Two conservation groups, Alliance for the Wild Rockies and Native Ecosystems Council, filed suit in Federal District Court in Missoula Friday challenging the Stonewall Vegetation Project in the Helena-Lewis and Clark National Forest about 4 miles northwest of Lincoln, MT. The conservation groups contend proposed changes to eliminate Big Game Security and Thermal Cover standards in the project violate a number of federal laws and threaten the area’s elk herd as well as grizzly bears and lynx.
“The Forest Service decision authorizes logging on 2,113 acres, prescribed burning on 2,755 acres, bulldozing in a mile of new logging road and rebuilding another 9 miles at a cost to taxpayers of $972,000,” explained Mike Garrity, Executive Director of the Alliance for the Wild Rockies.
“Once again the Forest Service is showing that they put industrial logging ahead of taxpayers and protecting public land,” Garrity added. “It makes no sense for the Forest Service to sacrifice elk, lynx, and grizzly bear habitat to subsidize the timber industry with nearly a million federal taxpayer dollars.”
As Garrity pointed out, FWP informed the Forest Service during the travel planning process for the Blackfoot area that “[a]lthough elk populations have generally increased in hunting districts that include Helena National Forest land since adoption of the 1986 [Helena National Forest] Forest Plan, the number of elk that spend summer and fall on the Lincoln Ranger District (LRD) have not. . . . FWP recommends that land managers provide enough secure habitat during fall to meet annual bull survival objectives while maintaining general bull harvest opportunity. . . . Neither public land populations nor bull ratios in the Lincoln valley have increased despite the near elimination of antlerless harvest opportunity and the adoption of spike-bull harvest restrictions.”
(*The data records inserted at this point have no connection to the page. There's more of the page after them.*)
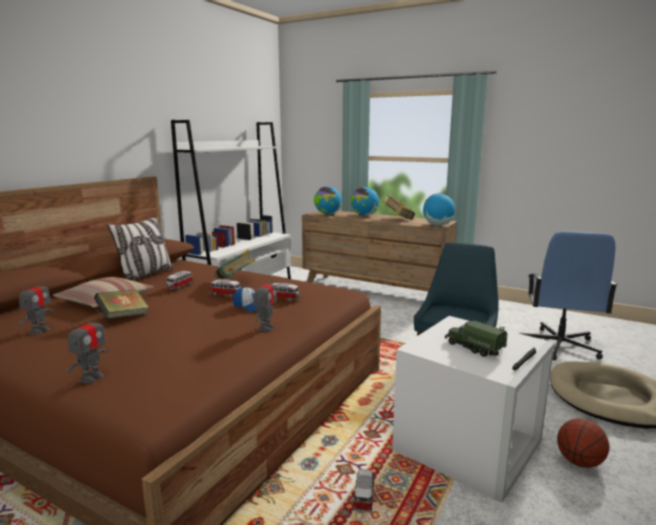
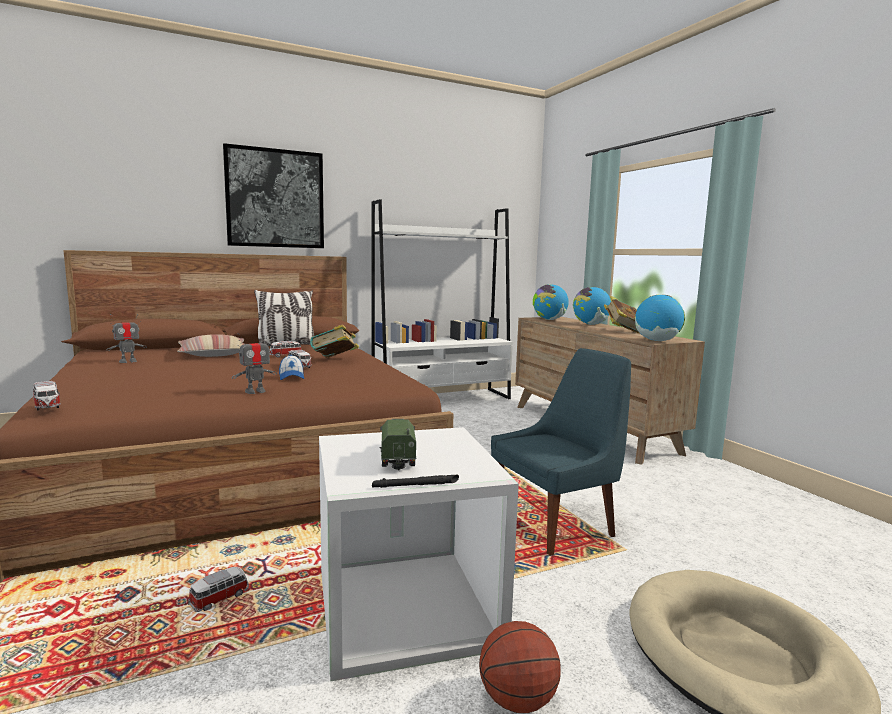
camera: 35 degrees right, 5 degrees down
toy robot [66,310,109,383] -> none
book [94,290,149,319] -> none
toy car [273,283,300,302] -> toy car moved to [33,381,61,411]
blue office chair [519,231,618,361] -> none
none -> picture [223,143,324,248]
“Montana’s big game management agency also warned that due to the loss of public forest cover, elk are now spending more time on private lands, which causes conflict with land owners as well as increasing the difficulty of managing the herd size due to loss of hunting opportunities on public lands.” As Montana Fish, Wildlife and Parks biologists told the Forest Service during travel planning: “The number of elk that spend the majority of the year on some nearby private lands has increased dramatically between 1986 and 2013. FWP has consistently urged the [Helena National Forest] to increase functional fall habitat security on the Lincoln Ranger District . . . .”
“The Forest Service did not comply with the Montana Elk-Logging Study Recommendation for Road Management as required by the Forest Plan,” Garrity explained, pointing to the requirement that states: “Where maintenance of elk habitat quality and security is an important consideration, open road densities should be held to a low level, and every open road should be carefully evaluated to determine the possible consequences for elk.”
“On this proposal, the Forest Service also violates the agency’s own rule, which prohibits open road density over 0.55 miles/square mile in occupied grizzly bear habitat,” Garrity added. “Currently the open road density in occupied habitat across the Forest is actually 0.95 miles/square mile and they want taxpayers to pay for bulldozing more new logging roads. According to the Grizzly Bear Recovery Plan, roads are one of the ‘most imminent threats to grizzly habitat today.’”
“The Federal Government is also violating the lynx amendment to the Forest Plan,” Garrity continued. “While the lynx amendment allows logging in the Wildland Urban Interface, it also defines the Wildlife Urban Interface to be within one mile of communities. The Project does not comply with this limit because it remapped the WUI to include areas up to four miles away from Lincoln.